Sotchi

De Sotchi à Lausanne, l’ambassade des victimes des JO

Délégués par des familles menacées de perdre leur logement, deux habitants de la ville russe s’adressent au gouvernement olympique en désespoir de cause. Témoignage

Le CIO comme dernier recours. Svetlana Nabokova et Vissarion Tserakhti sont venus de Sotchi à Lausanne pour frapper à la porte du gouvernement olympique. Ils trimbalent avec eux l’épais dossier de toute leur affaire, l’émotion de l’urgence et les espoirs des quelque 400 personnes qu’ils représentent.

Ce groupe réunit les propriétaires d’une cité d’habitation en voie d’achèvement dans le quartier Makarenko de la célèbre station de la mer Noire. Tous sont menacés de perdre leur bien: l’ensemble doit être rasé pour faire place à un parking destiné aux Jeux olympiques d’hiver 2014.

Svetlana Nabokova, 48 ans, mère de deux enfants, dit avoir perdu son travail de comptable à force de se consacrer à ce combat, qu’elle anime depuis des années. Vissarion Tserakhti, 30 ans, économiste actuellement sans emploi, était également disponible pour cette ambassade de la dernière chance. Comme ceux qu’ils représentent, tous deux ont investi leur avoir, dès 2004, pour l’achat d’un logement. Situés dans un complexe de 96 éléments accolés les uns aux autres, les appartements étaient à vendre entre 3,5 et 6 millions de roubles selon la surface.
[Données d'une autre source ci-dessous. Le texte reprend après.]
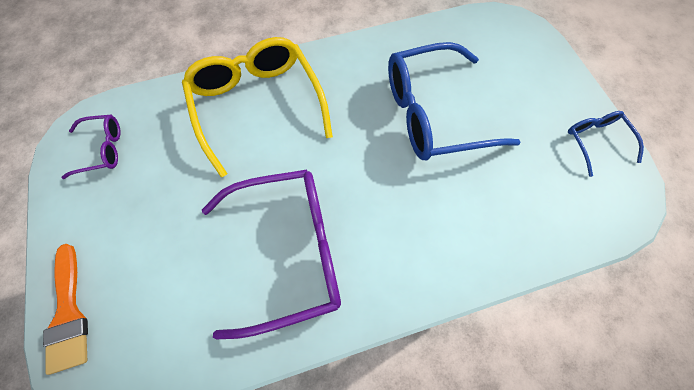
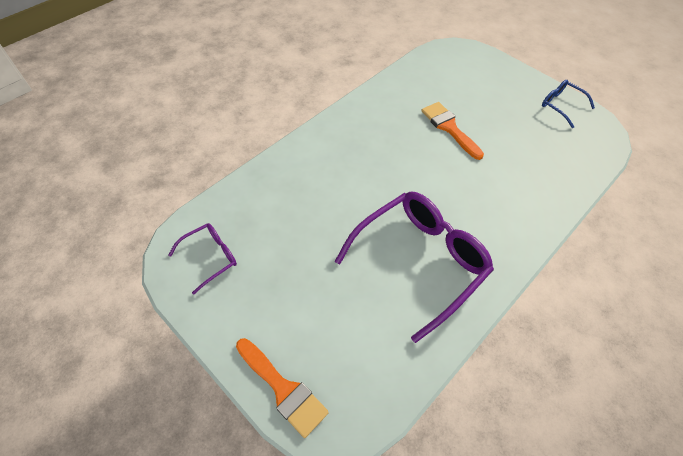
camera: 30 degrees left, 10 degrees down
yellow glasses [182,37,333,177] -> none
blue glasses [388,42,521,160] -> orange brush [421,102,484,160]

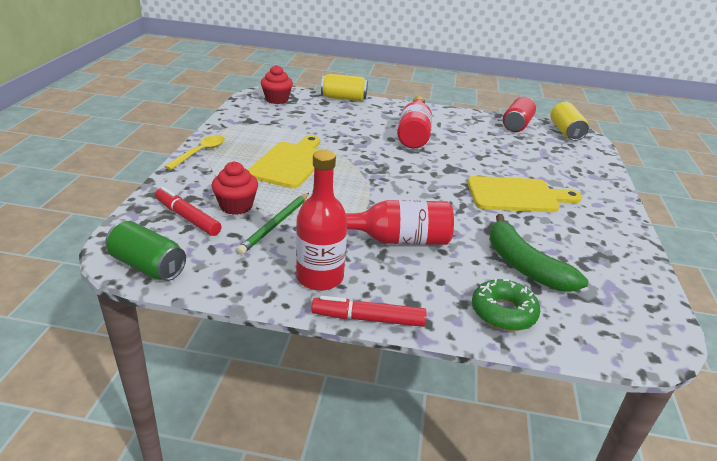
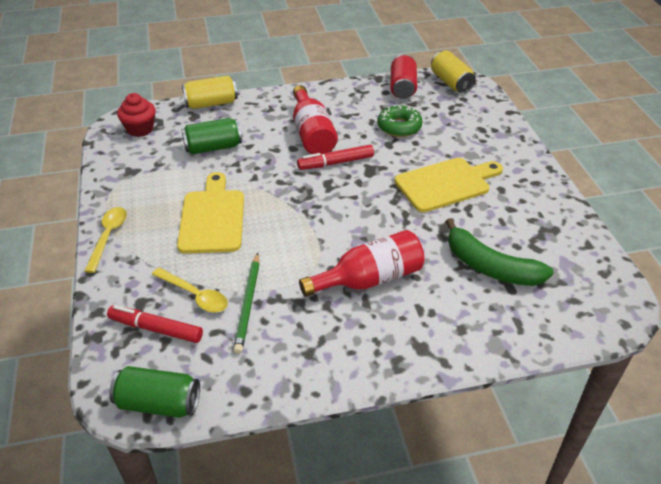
camera: 20 degrees left, 10 degrees up
red cupcake [212,162,258,215] -> yellow spoon [152,268,228,312]
red bottle [296,150,347,291] -> none
red marker [311,296,427,327] -> red marker moved to [297,145,374,170]
green donut [472,279,540,331] -> green donut moved to [377,105,423,137]
none -> green can [181,118,242,154]

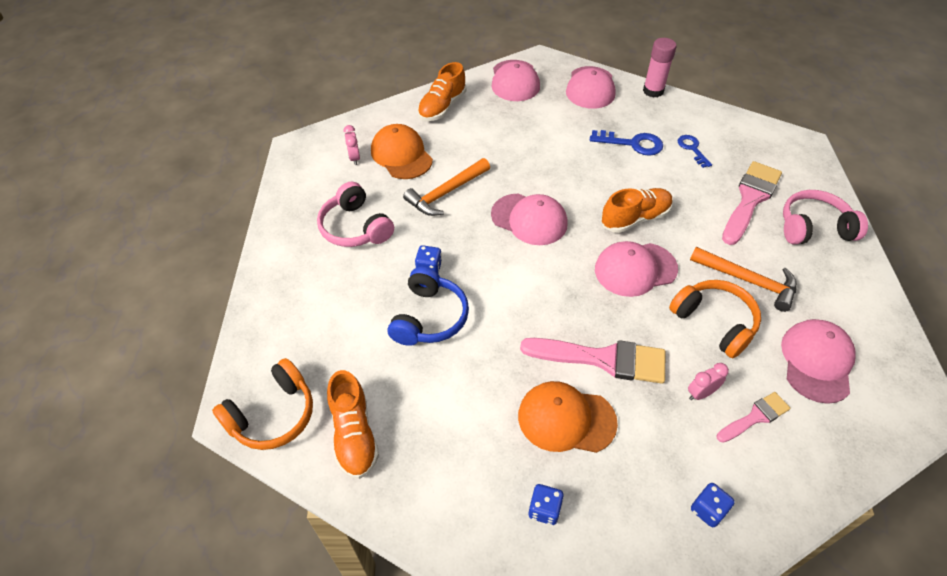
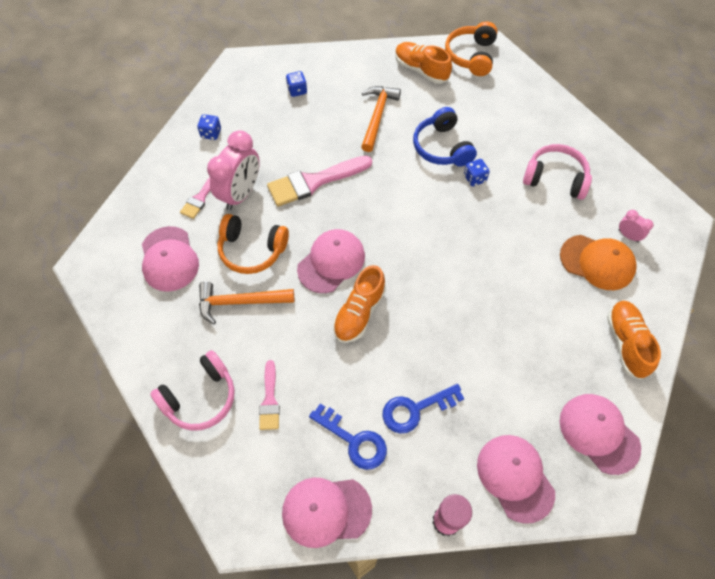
camera: 145 degrees right, 10 degrees up
orange hammer [403,158,490,216] -> orange hammer moved to [361,86,401,152]
pink cap [491,193,568,245] -> pink cap moved to [282,478,372,548]
orange cap [518,381,618,453] -> none
blue key [678,135,712,168] -> blue key [309,404,387,470], size x1.50
pink clock [688,363,729,400] -> pink clock [207,130,260,211], size x2.15
pink brush [722,161,782,245] -> pink brush [259,360,280,430], size x0.56

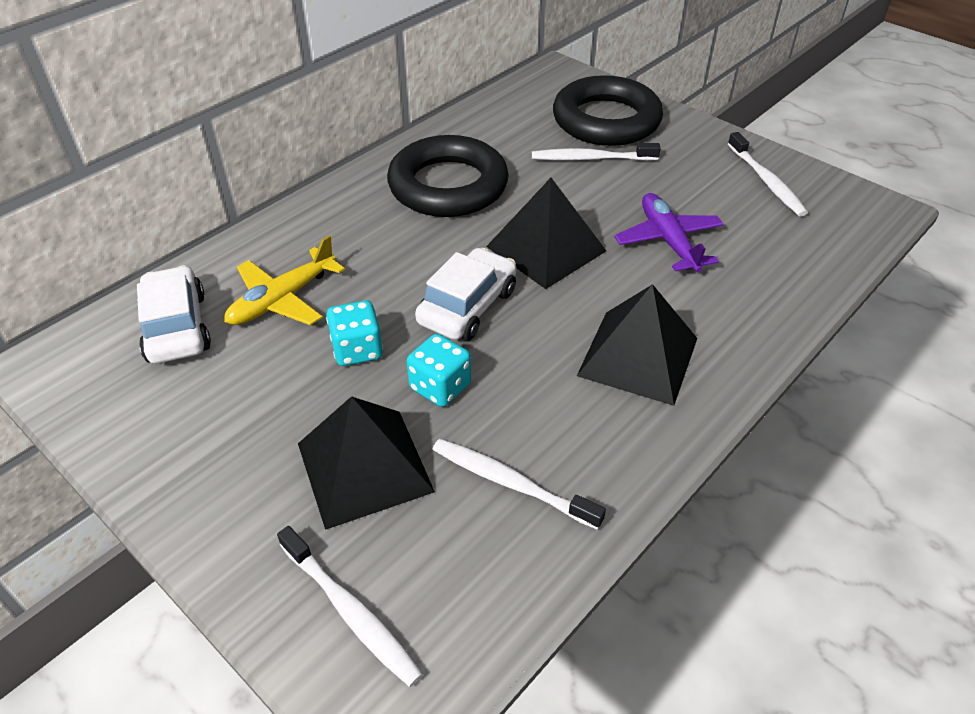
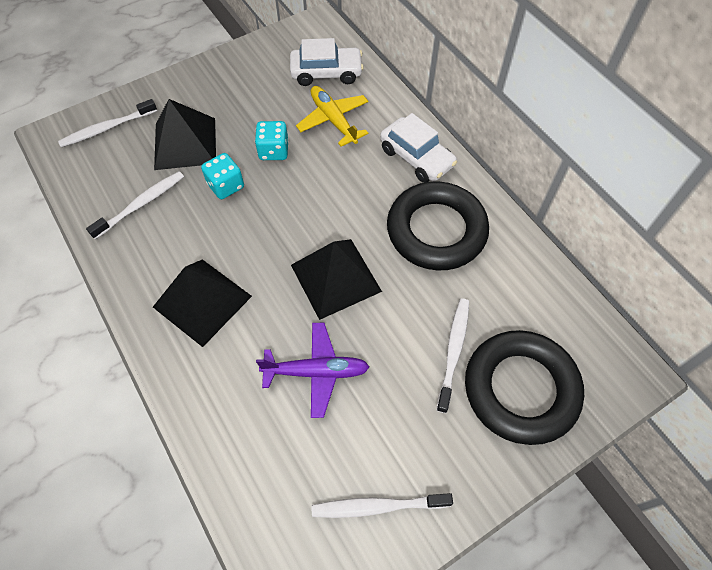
camera: 105 degrees right, 15 degrees up
white car [415,248,516,341] -> white car moved to [380,113,457,183]

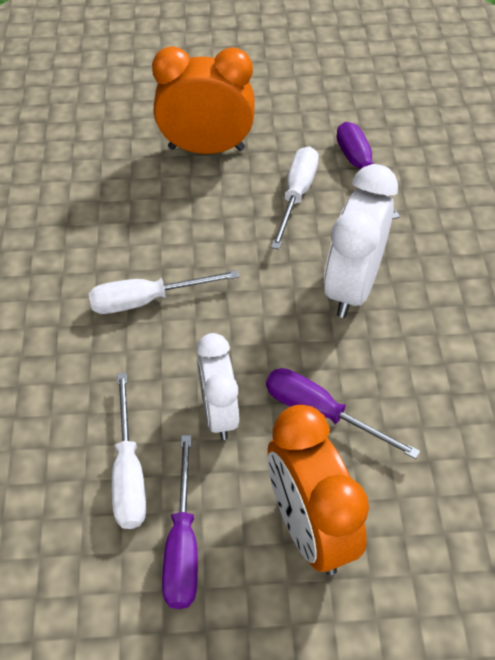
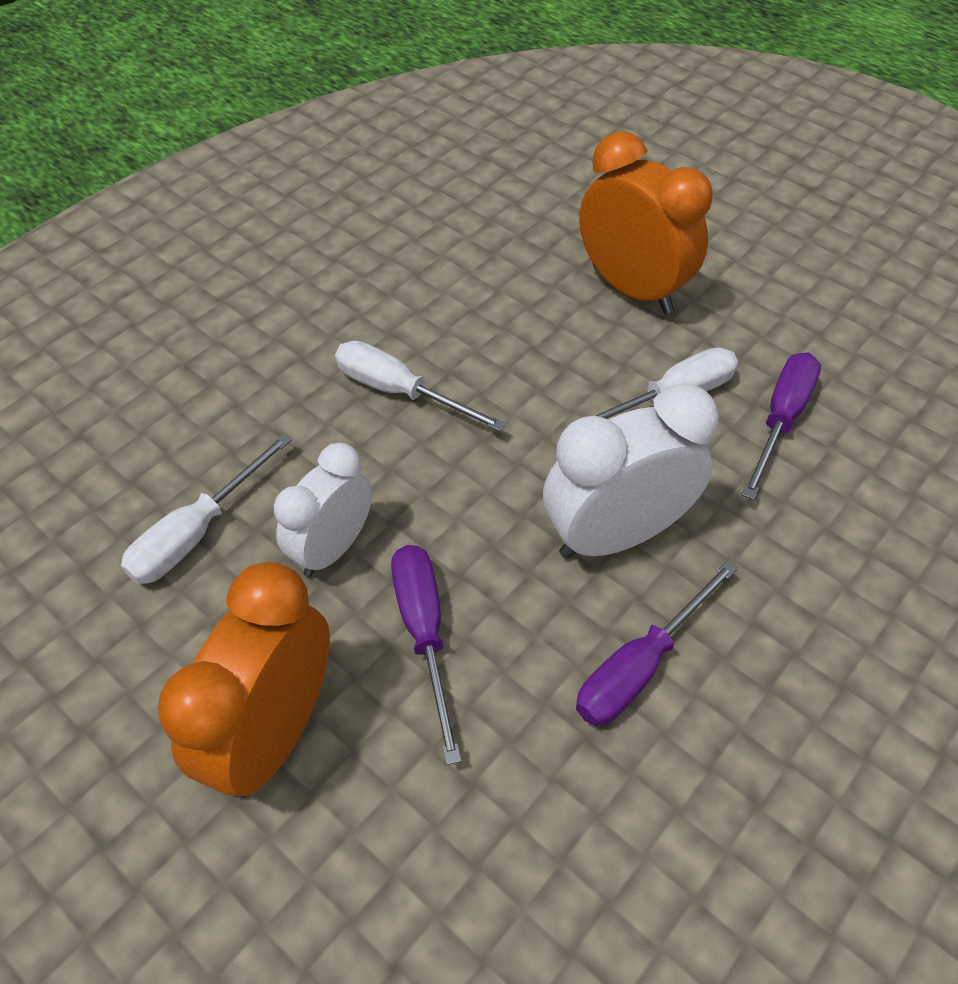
camera: 45 degrees right, 0 degrees up
purple screwdriver [162,435,198,609] -> purple screwdriver moved to [576,560,738,726]

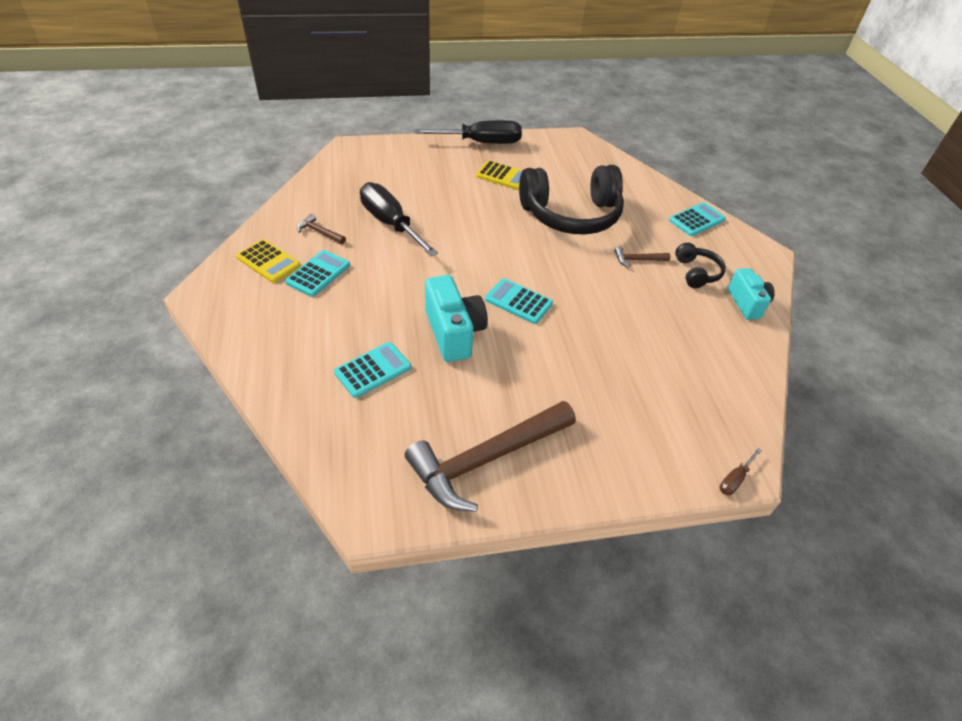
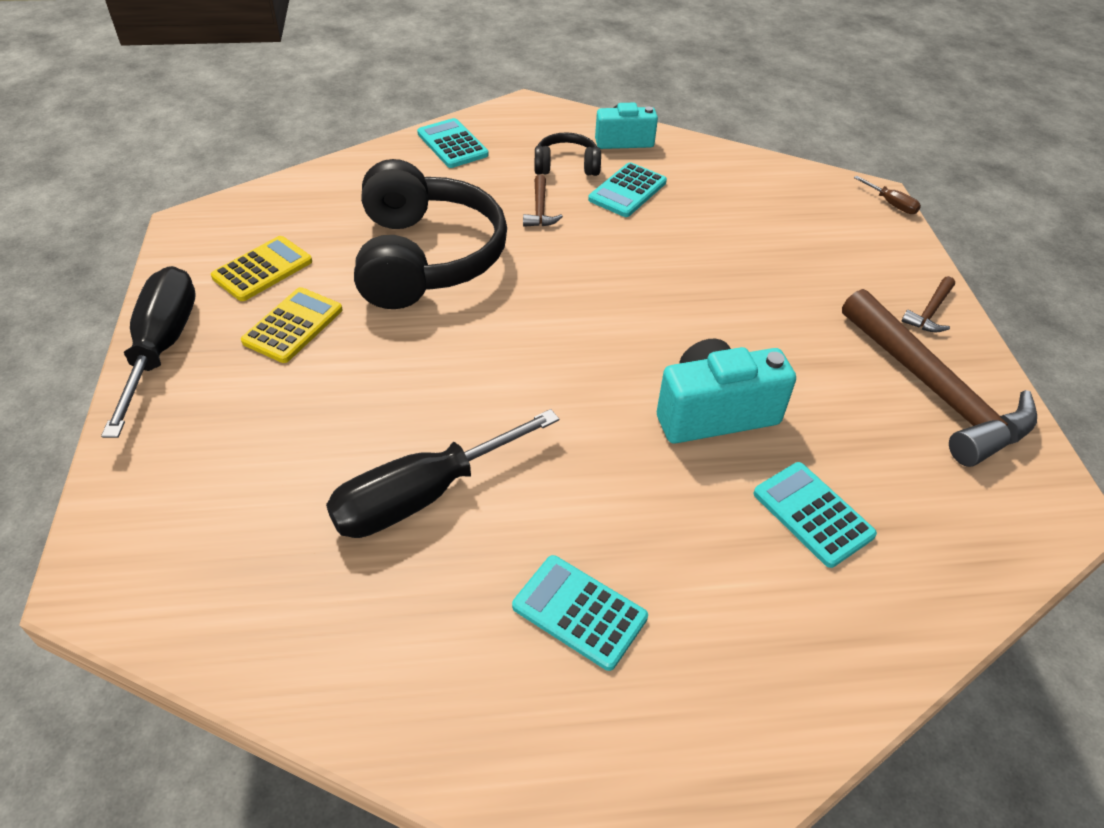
camera: 85 degrees left, 0 degrees up
yellow calculator [236,239,301,283] -> yellow calculator moved to [211,236,312,301]
brown hammer [297,214,346,244] -> brown hammer moved to [902,276,955,333]
turquoise calculator [485,278,553,324] -> turquoise calculator moved to [588,162,667,217]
Une bonne affaire, avaient-ils pensé. Une quinzaine de familles sont déjà installées dans cet ensemble, qui n’est pas encore achevé.

Pas de base légale

La joie des nouveaux propriétaires aura été de courte durée: tout doit être démoli au printemps. Olimpstroï, la société publique qui édifie les sites olympiques, a agendé l’adjudication des travaux de démolition au 15 février, expliquent les voyageurs russes. Il est apparu que le nouveau quartier avait été construit sans base légale. Le patron de Laguna, la société promotrice, est en prison, mais cela n’aidera pas les propriétaires floués à retrouver leur mise. «A tous les échelons, la Ville de Sotchi, la région de Krasnolda, la Fédération de Russie, les autorités disent qu’elles ne peuvent rien faire pour nous alors que nous étions de bonne foi», se plaint Svetlana Nabokova en feuilletant son classeur.

Tout indique que les plaignants sont doublement victimes, d’une promotion malhonnête et de la brutalité du chantier olympique. «Il est impossible d’avoir construit et équipé en gaz un si vaste ensemble sans le consentement de l’autorité», soulignent les résidents spoliés, qui soupçonnent de la corruption.

Ce n’est du reste pas la première fois que le CIO reçoit des visiteurs de Sotchi. Au printemps dernier, des gens menacés d’expropriation avaient fait le déplacement. Svetlana Nabokova et Vissarion Tserakhti relèvent qu’ils ont reçu cette semaine au siège de Vidy un accueil attentif de la part de Robert Roxburgh, l’un des responsables des relations avec le comité d’organisation des JO.

Le CIO assure de son côté qu’il «prend très au sérieux la question des déplacements de personnes en relation avec la construction des sites olympiques». Et qu’il communique aux organisateurs les désaccords dont il peut avoir connaissance. «C’est ce qui a été fait avec la délégation venue cette semaine, précise le CIO. Par le passé, nous avons rencontré à plusieurs reprises à Sotchi, et avec les autorités russes, des résidents qui nous avaient contactés. Ces réunions ont abouti à la résolution d’un certain nombre de problèmes.»

La presse internationale s’est fait l’écho ces derniers mois du peu d’égards envers les victimes collatérales des chantiers olympiques, dans une ville où tout était à faire. Vladimir Poutine et Dmitri Medvedev, très impliqués dans ce projet, viennent de critiquer le retard pris dans les travaux.